_TASK OBJECTIVE_
Reproduce word for word the part of the Kasama control tower memoir that starts at "After several hours, Uncle" and ends at "course for Mpika.".

_STUDY TEXT_
On a hot summers day, as a six year old boy growing up in Kasama in 1952, I found myself surrounded by sophisticated radios and speakers when I stood in awe high up on the second floor of the Kasama Airport control tower listening to the tinny crackling voices of the pilots as they contacted the tower to announce that they were in Kasama air space.

Dave Davis, Uncle Dave to me, was one of the air traffic controllers and had agreed to look after his son John and myself, while Celia his wife and my parents went up to Abercorn.What better place than the airport to bring two inquisitive young boys.

Perched on top of the tallest building in the Kasama area,I kept listening to the discussions between the control tower and the pilots ... Oscar, Bravo, Papa and other code words were constantly being exchanged interspersed with snippets of local gossip. None of the planes landed on the dusty airfield as it baked under the hot African sun, but flew high out of sight as they winged their way to Entebbe, Ndola, Lusaka, all places that were foreign to me.

After several hours, Uncle Dave who had instructed me on how to switch the microphone on and of, left me in charge of the control tower, John was two years younger, while he went to inspect the piccanini kia.

No sooner, had he disappeared down the stairs, when the radio crackled to life." Oscar, Bravo, Papa. This is Victor Jock-Strapable, how do you read Kasama ?" Nervously, I switched on the mike, " Hello " I bleated, my heart racing, where was Uncle Dave when I needed him most. Mr Jock-Strapable was very understanding when I explained that Uncle Dave was in the P.K.. After a few minutes talking to my new found friend, he wished me a good day and steered a course for Mpika.

_MATERIAL SUPPLIED_
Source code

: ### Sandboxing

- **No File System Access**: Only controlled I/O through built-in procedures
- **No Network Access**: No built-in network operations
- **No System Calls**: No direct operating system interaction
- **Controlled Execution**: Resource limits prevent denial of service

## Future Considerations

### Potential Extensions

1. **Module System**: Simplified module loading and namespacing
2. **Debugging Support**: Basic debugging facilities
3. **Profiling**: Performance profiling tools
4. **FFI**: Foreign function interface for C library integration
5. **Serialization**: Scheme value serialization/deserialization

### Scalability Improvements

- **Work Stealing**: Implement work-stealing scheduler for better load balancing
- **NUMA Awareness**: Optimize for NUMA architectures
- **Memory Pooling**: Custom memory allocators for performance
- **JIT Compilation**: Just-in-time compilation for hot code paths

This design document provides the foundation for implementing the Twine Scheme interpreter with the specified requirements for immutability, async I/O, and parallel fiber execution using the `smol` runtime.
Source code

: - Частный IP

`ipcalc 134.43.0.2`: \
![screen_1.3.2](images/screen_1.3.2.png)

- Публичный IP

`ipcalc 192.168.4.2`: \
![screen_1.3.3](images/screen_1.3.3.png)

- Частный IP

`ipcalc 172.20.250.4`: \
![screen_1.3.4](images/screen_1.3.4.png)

_ANSWER SECTION_
After several hours, Uncle Dave who had instructed me on how to switch the microphone on and of, left me in charge of the control tower, John was two years younger, while he went to inspect the piccanini kia.

No sooner, had he disappeared down the stairs, when the radio crackled to life." Oscar, Bravo, Papa. This is Victor Jock-Strapable, how do you read Kasama ?" Nervously, I switched on the mike, " Hello " I bleated, my heart racing, where was Uncle Dave when I needed him most. Mr Jock-Strapable was very understanding when I explained that Uncle Dave was in the P.K.. After a few minutes talking to my new found friend, he wished me a good day and steered a course for Mpika.